Wiskundigen wel beter maar toch...
Wat de wiskunde betreft ligt de zaak anders. Daar doet zich steeds het verraderlijke voor dat de wiskundige formules ook wel als taalkundige formuleringen besproken worden. Zo heeft Nederpelt het over het begrip binding in de wiskunde; meestal zijn dat haken, pijlen, boomstructuren etc. ‘Het apparaat dat in de wiskundige taal gehanteerd wordt voor de omgang met coreferenties en bindingen, is zeer doeltreffend, en heeft op zichzelf veel bijgedragen aan de ontwikkeling van het vak. Het bestaan van goede taalmiddelen heeft hier op opvallende wijze tot een betere greep op de intellectuele materie geleid’. Maar die wiskundige ‘taal’-middelen dienen dan wel, zoals Nederpelt vlak voor de bovenstaande lofzang opmerkte, voor het vermijden ‘van allerlei moeizame taalconstructies met verwijswoorden, die onderling onderscheidbaar moeten blijven en al gauw ambiguïteiten opleveren’. De natuurlijke taal, het domein bij uitstek van de neerlandicus, blijkt voor de wiskundige een noodzakelijk, glibberig kwaad. Woordjes als stel, dus, voorts ‘kunnen ook in de natuurlijke taal gebruikt worden, met dezelfde functie. In wiskundige teksten hebben ze echter, door de traditie geslepen, een bepaalde schittering en kleur gekregen’, aldus Nederpelt. Vooral die taalkundigen die bezig zijn met grammaticabeschrijving en formalisering van taalstructuren zouden het beeld van de wiskundige taal kunnen verrijken, lijkt me.
Een laatste voorbeeld van de studiedag Taal en Beroep mag hier nog de voordracht van J.W. Broer zijn Over de rol van metaforen in de technische communicatie. Deze redacteur van Philips Technisch Tijdschrift hield een zeer creatief, kleurrijk en boeiend betoog over de vele vormen van beeldspraak waar technici in hun verhalen vaak onbewust gebruik van maken.
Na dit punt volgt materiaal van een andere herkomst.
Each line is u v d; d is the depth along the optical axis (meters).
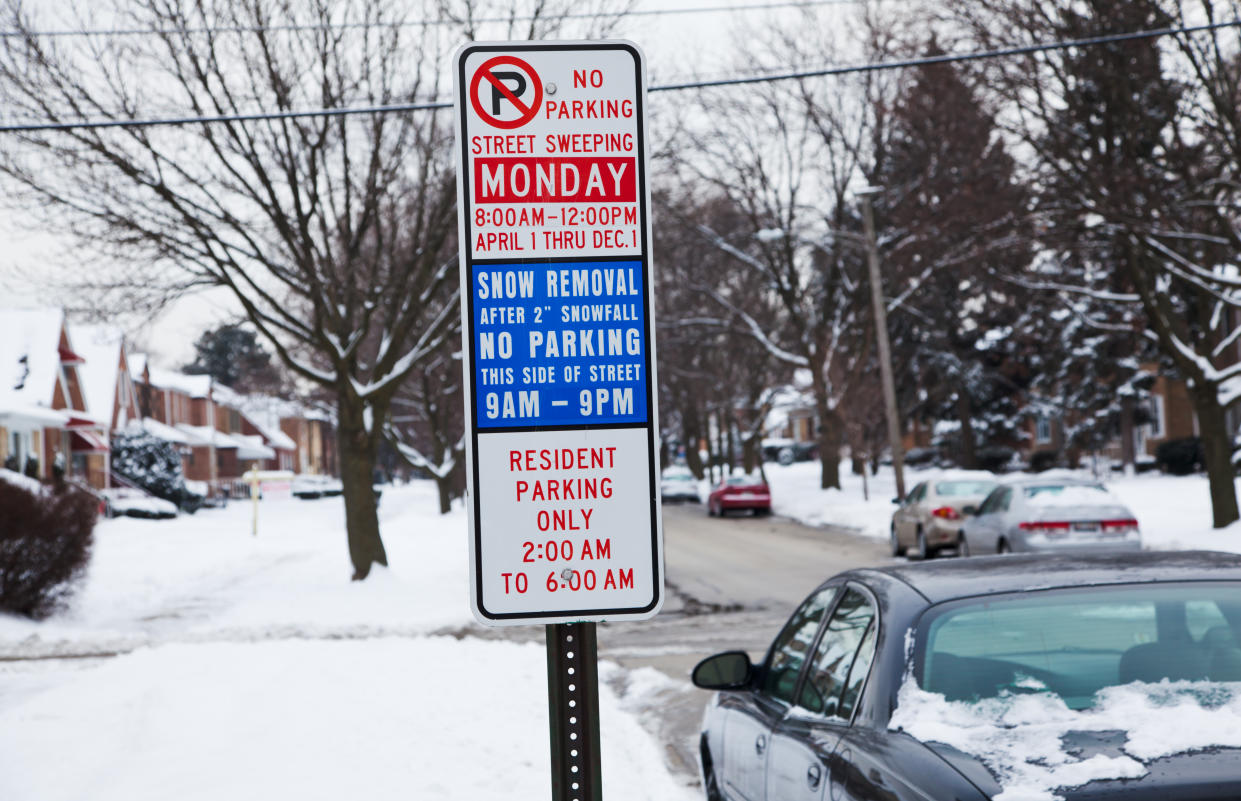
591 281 3.43
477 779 7.48
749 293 51.62
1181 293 37.03
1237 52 19.95
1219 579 4.04
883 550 26.72
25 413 41.53
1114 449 57.72
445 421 49.62
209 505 65.94
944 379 55.34
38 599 18.14
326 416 53.75
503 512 3.38
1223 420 23.23
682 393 67.31
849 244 42.44
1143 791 2.93
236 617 18.62
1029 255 28.45
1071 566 4.29
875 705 3.81
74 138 19.41
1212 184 20.92
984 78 21.66
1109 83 20.56
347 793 7.14
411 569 24.61
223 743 8.43
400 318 22.95
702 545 29.72
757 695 5.53
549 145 3.45
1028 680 3.68
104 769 7.81
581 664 3.41
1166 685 3.61
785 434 109.12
Een fundamenteel begrip als elektrische stroom is een van de beeldspraken die niet meer weg te denken valt en ook nog nauwelijks als beeld ervaren wordt. Maar in werkelijkheid stroomt er niets, en wie dat vergeet kan tot ongelukkige formuleringen komen. Ook hier weer een technicus die vanuit zijn werk tot aandacht, nadenken en zorg voor taal komt. Dat zeg ik daarom, omdat bij vele bijdragen van de taalkundigen op de Eindhovense studiedag de aandacht en de zorg voor het belang van de wereld van bedrijf en techniek toch in de schaduw bleef van de zorg voor de eigen problemen. Dat bovendien de technici in hun presentatie ook veel beter voor de dag kwamen dan de meeste taalkundigen is een extra punt van zorg.
In onze maatschappij wordt wetenschap, en daarbij vooral de techniek, belangrijker en doordringender dan ooit. Hoe abstracter de wetenschap, hoe belangrijker de verwoording, zoals rector Ackermans opmerkte. Hij citeerde ten bewijze daarvan Linnaeus: woorden leven langer dan bronzen beelden.
Vanuit dat perspectief is er voor taalkundigen, die zich dienstverlenend willen opstellen nog veel nuttig werk in de wereld van bedrijf en techniek te doen. Dat vanuit die wereld toenaderingspogingen gedaan worden is prettig. Dat studenten van de nieuwe Eindhovense studierichting Techniek en Maatschappij met een belangrijke stroom ‘techniek en communicatie’ daarbij brugfuncties kunnen gaan innemen, is op de studiedag over taal en beroep duidelijk geworden.